Q The man I've been married to for 23 years cheated on me five years into our marriage and ended up having three children with other person. Recently, I started to file for a divorce; he found out and pretended he wanted to reconcile, but it was just an act. He s an alcoholic and has seizures and hasn't worked in about 17 years. I have such hostility toward this man, and so I need really get out of this relationship before I go crazy. He says he doesn't want a divorce, but he also doesn't want to commit to me. Is it wrong for me to want out?
Chicago
A No, it's not wrong for you want out. You have taken a lot from this inconsiderate louse for 23 years. If he is not willing to commit to you, then you must make hard decisions. It is now time to think about yourself, your well-being And your own happiness and future.

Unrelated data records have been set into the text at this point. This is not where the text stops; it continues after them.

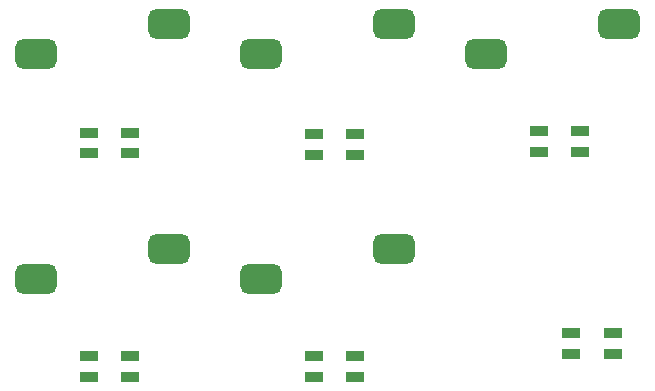
<source format=gbr>
%TF.GenerationSoftware,KiCad,Pcbnew,(6.0.1-0)*%
%TF.CreationDate,2023-10-08T20:28:27-07:00*%
%TF.ProjectId,pizzapad,70697a7a-6170-4616-942e-6b696361645f,rev?*%
%TF.SameCoordinates,Original*%
%TF.FileFunction,Paste,Bot*%
%TF.FilePolarity,Positive*%
%FSLAX46Y46*%
G04 Gerber Fmt 4.6, Leading zero omitted, Abs format (unit mm)*
G04 Created by KiCad (PCBNEW (6.0.1-0)) date 2023-10-08 20:28:27*
%MOMM*%
%LPD*%
G01*
G04 APERTURE LIST*
G04 Aperture macros list*
%AMRoundRect*
0 Rectangle with rounded corners*
0 $1 Rounding radius*
0 $2 $3 $4 $5 $6 $7 $8 $9 X,Y pos of 4 corners*
0 Add a 4 corners polygon primitive as box body*
4,1,4,$2,$3,$4,$5,$6,$7,$8,$9,$2,$3,0*
0 Add four circle primitives for the rounded corners*
1,1,$1+$1,$2,$3*
1,1,$1+$1,$4,$5*
1,1,$1+$1,$6,$7*
1,1,$1+$1,$8,$9*
0 Add four rect primitives between the rounded corners*
20,1,$1+$1,$2,$3,$4,$5,0*
20,1,$1+$1,$4,$5,$6,$7,0*
20,1,$1+$1,$6,$7,$8,$9,0*
20,1,$1+$1,$8,$9,$2,$3,0*%
G04 Aperture macros list end*
%ADD10R,1.600000X0.850000*%
%ADD11RoundRect,0.625000X1.125000X0.625000X-1.125000X0.625000X-1.125000X-0.625000X1.125000X-0.625000X0*%
G04 APERTURE END LIST*
D10*
%TO.C,LED0*%
X150848000Y-111280000D03*
X150848000Y-113030000D03*
X147348000Y-113030000D03*
X147348000Y-111280000D03*
%TD*%
%TO.C,LED2*%
X188948000Y-111139000D03*
X188948000Y-112889000D03*
X185448000Y-112889000D03*
X185448000Y-111139000D03*
%TD*%
%TO.C,LED1*%
X169898000Y-111393000D03*
X169898000Y-113143000D03*
X166398000Y-113143000D03*
X166398000Y-111393000D03*
%TD*%
%TO.C,LED4*%
X166398000Y-131939000D03*
X166398000Y-130189000D03*
X169898000Y-130189000D03*
X169898000Y-131939000D03*
%TD*%
%TO.C,LED5*%
X188214000Y-130020000D03*
X188214000Y-128270000D03*
X191714000Y-128270000D03*
X191714000Y-130020000D03*
%TD*%
D11*
%TO.C,S4*%
X173148000Y-121158000D03*
X161948000Y-123698000D03*
%TD*%
%TO.C,S0*%
X154098000Y-102108000D03*
X142898000Y-104648000D03*
%TD*%
D10*
%TO.C,LED3*%
X147348000Y-131939000D03*
X147348000Y-130189000D03*
X150848000Y-130189000D03*
X150848000Y-131939000D03*
%TD*%
D11*
%TO.C,S3*%
X154098000Y-121158000D03*
X142898000Y-123698000D03*
%TD*%
%TO.C,S2*%
X192198000Y-102108000D03*
X180998000Y-104648000D03*
%TD*%
%TO.C,S1*%
X173148000Y-102108000D03*
X161948000Y-104648000D03*
%TD*%
M02*

</source>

Q In the past I was very sexually active without using protection. Thanks to God almighty, I never caught anything. I do appreciate this. Things is, I never got pregnant either. I've had more than one partner and I never conceived. My mother suggets that it was God protecting me. At first I believe this, but then I began to wonder if I will ever be able to bear children. How can I know if I can or not? Is it that I'm barren? Please let me know.
California
A First, count your blessings that you never "caught anything" or got pregnant, regardless of your foolish ways. And please know that just because you have been lucky enough not to get pregnant does not mean you cannot have children. If you want to know for sure, go to your doctor and ask for a thorough exam. He or she will be able to tell you if you are fertile and able to have children. Regardless, stop having unprotected sex. It's dangerous.